WHAT IS NEEDED: Count the lines in the entries below that contain the string "series", treating uppercase and lowercase letters as distinct. Reply with the number only.

Data records:
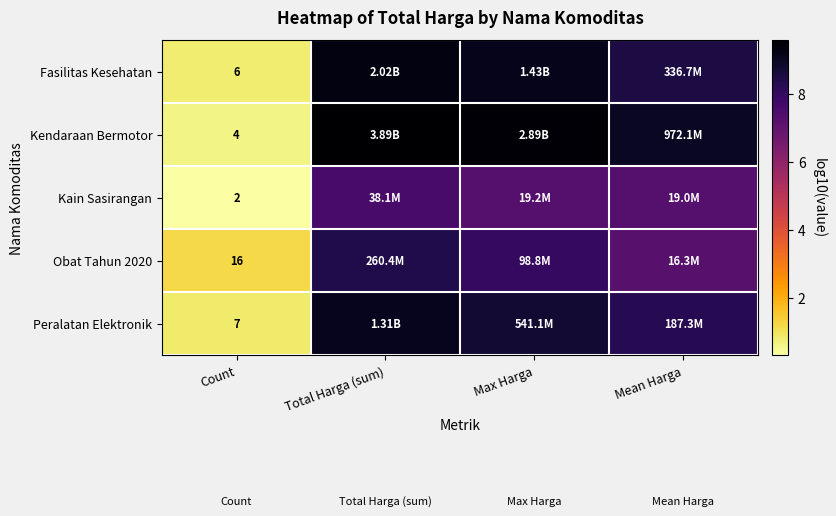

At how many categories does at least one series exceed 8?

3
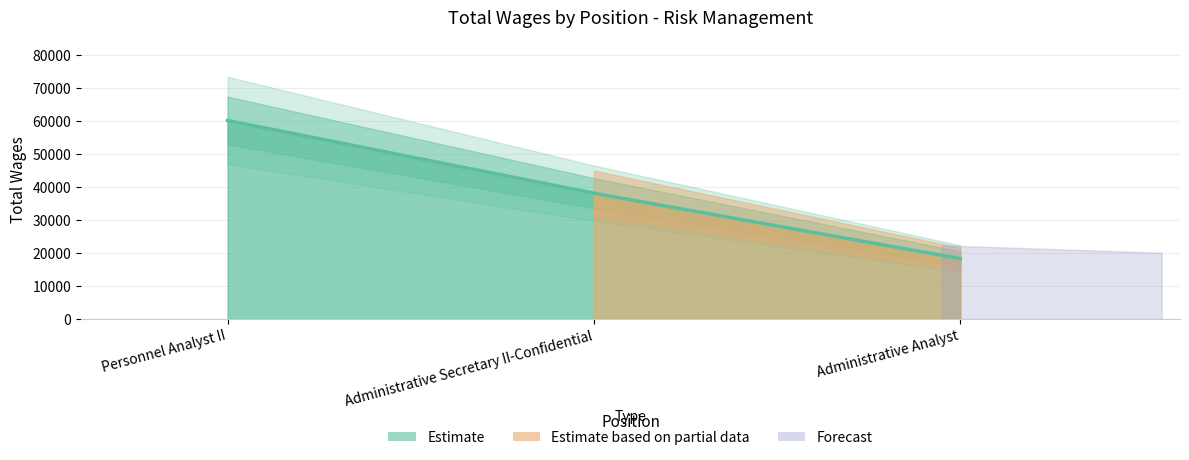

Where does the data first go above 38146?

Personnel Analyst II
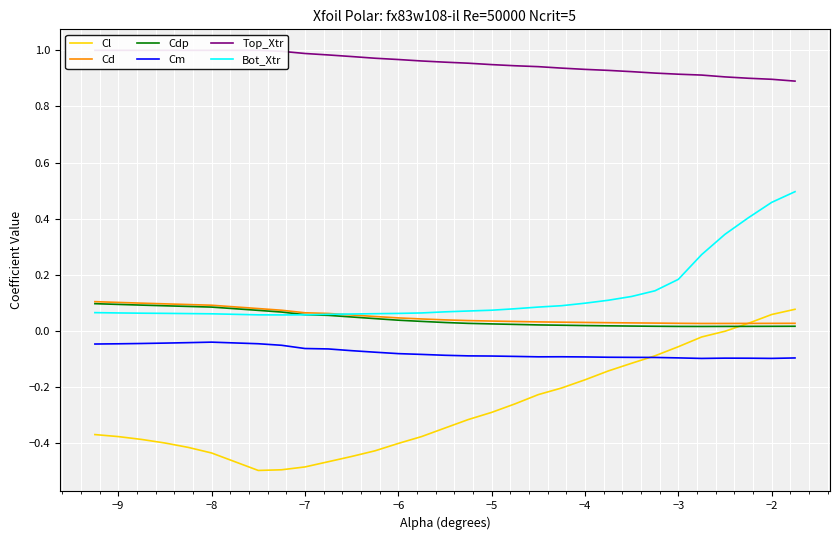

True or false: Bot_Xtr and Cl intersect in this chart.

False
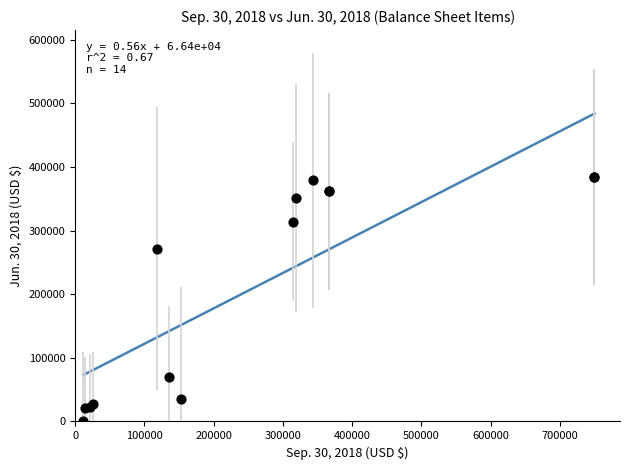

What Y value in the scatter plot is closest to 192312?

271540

==

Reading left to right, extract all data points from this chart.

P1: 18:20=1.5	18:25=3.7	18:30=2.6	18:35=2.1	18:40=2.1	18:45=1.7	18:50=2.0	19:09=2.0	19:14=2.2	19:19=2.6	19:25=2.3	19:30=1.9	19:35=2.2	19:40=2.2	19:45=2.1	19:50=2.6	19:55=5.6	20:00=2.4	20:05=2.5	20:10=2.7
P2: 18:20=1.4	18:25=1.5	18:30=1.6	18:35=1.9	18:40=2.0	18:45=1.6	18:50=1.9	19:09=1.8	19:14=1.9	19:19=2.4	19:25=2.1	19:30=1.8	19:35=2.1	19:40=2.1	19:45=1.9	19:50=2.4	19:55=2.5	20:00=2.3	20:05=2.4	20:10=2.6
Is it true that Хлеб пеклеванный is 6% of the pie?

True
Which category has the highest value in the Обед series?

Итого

YOUR SOLUTION: 2